**Aim of the task:** Express every line of text in the material as a JSON list of strings, one string per line, leaving out blank lines. Don't include the pictures in the answer.
*** Begin section ***
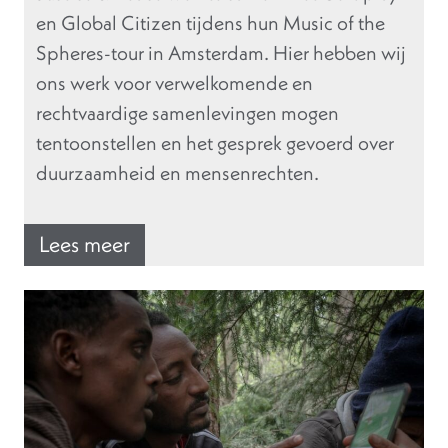
en Global Citizen tijdens hun Music of the
Spheres-tour in Amsterdam. Hier hebben wij
ons werk voor verwelkomende en
rechtvaardige samenlevingen mogen
tentoonstellen en het gesprek gevoerd over
duurzaamheid en mensenrechten.
Lees meer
*** End section ***
**Exercise result:**
[
  "en Global Citizen tijdens hun Music of the",
  "Spheres-tour in Amsterdam. Hier hebben wij",
  "ons werk voor verwelkomende en",
  "rechtvaardige samenlevingen mogen",
  "tentoonstellen en het gesprek gevoerd over",
  "duurzaamheid en mensenrechten.",
  "Lees meer"
]